To understand the importance of early-life attachment to mothers and how it affects the likelihood of success across generations, we can learn a lot from monkeys, researchers say.
In a long-term study of rhesus monkeys, the researchers quantified the health and social benefits of secure mother-rearing and attachment.
The working paper in the National Bureau of Economic Research suggests that the benefits of early attachment persist for generations.
“It’s really novel to show intergenerational effects,” says Amanda Dettmer, associate research scientist at Yale University.
Mom, baby, and attachment
For the study, the scientists observed 650 mother-infant pairs. At birth, researchers randomly assigned monkeys to be reared by their mothers or reared in a nursery. Those monkeys who were nursery reared had human caregivers for the first 40 days and were then either assigned to a cloth surrogate with daily peer playtime, or housed together with four other monkey peers. After eight months, all monkeys were housed and treated identically. This randomization occurred in subsequent generations as well.
“[Monkeys] are very valid models for human conditions, but they develop four times faster. We can get answers much faster than we can from humans.”
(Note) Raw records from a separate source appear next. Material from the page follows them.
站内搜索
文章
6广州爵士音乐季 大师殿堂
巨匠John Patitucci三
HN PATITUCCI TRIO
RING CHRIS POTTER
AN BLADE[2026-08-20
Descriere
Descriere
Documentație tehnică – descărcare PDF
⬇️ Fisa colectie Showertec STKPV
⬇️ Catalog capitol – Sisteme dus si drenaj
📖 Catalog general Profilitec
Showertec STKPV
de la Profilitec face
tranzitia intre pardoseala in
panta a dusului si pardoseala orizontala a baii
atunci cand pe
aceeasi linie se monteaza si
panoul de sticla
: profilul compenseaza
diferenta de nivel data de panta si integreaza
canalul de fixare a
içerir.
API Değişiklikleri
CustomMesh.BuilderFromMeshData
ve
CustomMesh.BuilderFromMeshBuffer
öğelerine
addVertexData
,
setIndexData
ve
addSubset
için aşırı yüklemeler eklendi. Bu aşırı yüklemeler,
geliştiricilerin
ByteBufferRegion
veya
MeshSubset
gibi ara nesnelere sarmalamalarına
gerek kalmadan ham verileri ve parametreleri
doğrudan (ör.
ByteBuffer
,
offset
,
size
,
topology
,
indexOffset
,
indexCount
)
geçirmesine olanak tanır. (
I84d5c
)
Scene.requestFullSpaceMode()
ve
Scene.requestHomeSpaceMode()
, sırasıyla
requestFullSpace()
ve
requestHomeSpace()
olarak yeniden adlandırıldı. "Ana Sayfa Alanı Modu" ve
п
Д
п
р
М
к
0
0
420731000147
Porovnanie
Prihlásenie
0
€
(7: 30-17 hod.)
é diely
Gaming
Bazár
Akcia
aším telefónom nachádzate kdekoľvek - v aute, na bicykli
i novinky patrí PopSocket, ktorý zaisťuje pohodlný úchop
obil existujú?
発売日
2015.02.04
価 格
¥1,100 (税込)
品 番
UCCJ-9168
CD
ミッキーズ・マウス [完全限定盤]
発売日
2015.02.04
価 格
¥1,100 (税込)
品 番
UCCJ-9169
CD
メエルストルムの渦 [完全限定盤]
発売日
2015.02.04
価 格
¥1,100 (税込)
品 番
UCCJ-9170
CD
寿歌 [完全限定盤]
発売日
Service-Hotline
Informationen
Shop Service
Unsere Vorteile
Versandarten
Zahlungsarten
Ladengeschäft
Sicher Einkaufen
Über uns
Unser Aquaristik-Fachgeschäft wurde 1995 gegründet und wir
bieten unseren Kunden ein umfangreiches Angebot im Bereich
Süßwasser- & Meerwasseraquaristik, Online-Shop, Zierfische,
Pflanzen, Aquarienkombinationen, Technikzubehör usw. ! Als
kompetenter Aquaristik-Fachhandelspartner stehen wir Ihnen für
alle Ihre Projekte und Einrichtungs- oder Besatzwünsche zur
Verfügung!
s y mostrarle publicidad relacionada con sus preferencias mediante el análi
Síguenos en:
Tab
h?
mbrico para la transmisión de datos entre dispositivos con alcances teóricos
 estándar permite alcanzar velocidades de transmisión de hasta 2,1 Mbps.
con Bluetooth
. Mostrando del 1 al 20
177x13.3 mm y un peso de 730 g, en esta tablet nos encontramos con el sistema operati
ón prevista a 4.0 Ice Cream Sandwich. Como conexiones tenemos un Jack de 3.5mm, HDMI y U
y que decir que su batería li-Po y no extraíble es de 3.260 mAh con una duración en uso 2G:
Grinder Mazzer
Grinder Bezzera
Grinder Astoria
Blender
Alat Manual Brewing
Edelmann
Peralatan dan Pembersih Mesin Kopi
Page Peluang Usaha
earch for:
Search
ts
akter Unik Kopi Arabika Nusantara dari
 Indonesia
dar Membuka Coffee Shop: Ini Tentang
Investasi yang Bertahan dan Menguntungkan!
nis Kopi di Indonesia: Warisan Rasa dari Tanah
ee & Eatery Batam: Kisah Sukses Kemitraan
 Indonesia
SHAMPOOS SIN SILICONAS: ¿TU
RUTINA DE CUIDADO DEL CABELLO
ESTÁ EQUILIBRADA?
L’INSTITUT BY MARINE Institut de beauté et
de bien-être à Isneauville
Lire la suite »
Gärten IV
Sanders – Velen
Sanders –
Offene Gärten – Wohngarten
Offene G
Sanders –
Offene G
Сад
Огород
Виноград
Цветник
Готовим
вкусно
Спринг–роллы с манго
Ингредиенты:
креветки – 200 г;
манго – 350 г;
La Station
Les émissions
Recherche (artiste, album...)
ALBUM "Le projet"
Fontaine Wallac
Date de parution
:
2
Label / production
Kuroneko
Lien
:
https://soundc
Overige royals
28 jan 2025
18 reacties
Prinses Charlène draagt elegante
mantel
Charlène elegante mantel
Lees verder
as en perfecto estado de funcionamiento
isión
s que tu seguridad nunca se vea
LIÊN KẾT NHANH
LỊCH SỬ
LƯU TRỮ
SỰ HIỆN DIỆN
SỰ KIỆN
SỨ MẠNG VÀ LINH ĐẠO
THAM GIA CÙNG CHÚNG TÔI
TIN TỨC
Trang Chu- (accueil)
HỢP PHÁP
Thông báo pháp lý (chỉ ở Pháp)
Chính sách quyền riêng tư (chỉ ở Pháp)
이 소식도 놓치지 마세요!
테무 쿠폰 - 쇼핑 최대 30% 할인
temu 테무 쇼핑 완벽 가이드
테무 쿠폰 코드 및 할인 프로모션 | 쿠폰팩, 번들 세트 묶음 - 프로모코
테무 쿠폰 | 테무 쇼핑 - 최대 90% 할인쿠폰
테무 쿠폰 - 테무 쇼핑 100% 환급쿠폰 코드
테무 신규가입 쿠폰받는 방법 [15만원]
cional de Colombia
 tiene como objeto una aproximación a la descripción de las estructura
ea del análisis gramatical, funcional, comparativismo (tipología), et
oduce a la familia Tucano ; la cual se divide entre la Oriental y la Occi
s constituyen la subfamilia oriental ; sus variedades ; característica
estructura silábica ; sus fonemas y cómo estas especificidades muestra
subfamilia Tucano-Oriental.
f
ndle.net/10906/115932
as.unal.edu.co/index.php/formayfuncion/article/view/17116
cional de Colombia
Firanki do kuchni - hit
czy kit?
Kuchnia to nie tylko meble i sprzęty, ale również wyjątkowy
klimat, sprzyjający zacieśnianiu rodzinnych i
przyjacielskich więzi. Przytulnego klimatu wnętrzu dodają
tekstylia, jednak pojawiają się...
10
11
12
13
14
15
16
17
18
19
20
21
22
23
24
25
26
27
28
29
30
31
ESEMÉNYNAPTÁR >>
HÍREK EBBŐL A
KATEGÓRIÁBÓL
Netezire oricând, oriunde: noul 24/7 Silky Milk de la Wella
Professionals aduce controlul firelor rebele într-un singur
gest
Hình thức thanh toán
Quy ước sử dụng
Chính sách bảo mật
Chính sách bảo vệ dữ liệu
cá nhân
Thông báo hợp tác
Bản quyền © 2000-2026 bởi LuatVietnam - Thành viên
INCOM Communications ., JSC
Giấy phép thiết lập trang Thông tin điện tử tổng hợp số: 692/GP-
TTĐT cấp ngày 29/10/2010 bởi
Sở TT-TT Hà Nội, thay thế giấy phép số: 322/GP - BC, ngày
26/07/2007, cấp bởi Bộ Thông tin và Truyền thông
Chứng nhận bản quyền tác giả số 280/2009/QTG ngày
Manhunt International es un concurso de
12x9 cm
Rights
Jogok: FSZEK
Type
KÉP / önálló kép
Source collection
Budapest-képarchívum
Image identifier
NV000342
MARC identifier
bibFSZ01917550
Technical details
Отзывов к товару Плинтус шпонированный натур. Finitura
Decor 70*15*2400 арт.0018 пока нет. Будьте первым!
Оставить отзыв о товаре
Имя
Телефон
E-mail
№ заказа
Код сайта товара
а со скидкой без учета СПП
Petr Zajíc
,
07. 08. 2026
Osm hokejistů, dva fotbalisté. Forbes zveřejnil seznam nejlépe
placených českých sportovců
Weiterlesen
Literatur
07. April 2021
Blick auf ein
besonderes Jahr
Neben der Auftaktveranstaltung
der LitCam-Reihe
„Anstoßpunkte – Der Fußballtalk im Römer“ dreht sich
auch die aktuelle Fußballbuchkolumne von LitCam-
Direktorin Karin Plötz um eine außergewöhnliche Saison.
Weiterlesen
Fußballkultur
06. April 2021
According to Dettmer, rhesus monkeys can reveal important insights for understanding human behavior. They share 93% of their DNA with humans, develop attachment at infancy, and have similar social structures to humans.
“They are very valid models for human conditions, but they develop four times faster,” she says. “We can get answers much faster than we can from humans.”
Unlike in studies of humans, in which children cannot be randomly assigned to particular early life experiences, this experimental paradigm allowed researchers to test causality—rather than simply correlation—between early social experiences and later health outcomes. And because the researchers had access to data collected over four decades, they were also able to show how these early-life advantages benefited generations of descendants.
Researchers found that in cases where monkeys were reared by their mothers and descended from generations of monkeys reared by their mothers, they were most likely to have healthier outcomes later in life and to require less veterinary care.
These monkeys also scored higher on dominance measures—achieving a higher social ranking as evidenced through easier access to food and sweets and grooming from preferred partners.
“These were the monkeys who got the banana first,” Dettmer says.
Nursery-reared monkeys whose mothers were reared by their mothers did not realize the same benefits. That is, researchers found that the benefits of mother-rearing were only positive for the offspring of mothers who themselves were reared by mothers.
“Parenting,” the authors conclude, “is the primary channel of intergenerational transmission of early-life advantage.”
Generational effects
Dettmer notes that monkeys assigned to nurseries were still given “an extremely enriched environment with access to caregivers around the clock” as well as daily playtime and “stimulating cognitive assessments.” But the absence of a mother caregiver had a lasting impact, she says.
Heckman has previously shown that investments in a child’s early years via quality early childhood programs yielded benefits across their lifespan.
The current paper looks at how investments in early care and secure attachments provides benefits that persist across generations. The monkeys who were nursery-reared can be equated with children who are unable to develop secure attachments, says Dettmer, such as might be experienced by those in foster care.
Dettmer’s lab is continuing research, not only into the health and behavioral outcomes of early attachment but also into changes that might be happening at the biological level.
“We want to see how early experiences influence DNA methylation and how that, too, helps to explain differences,” she says.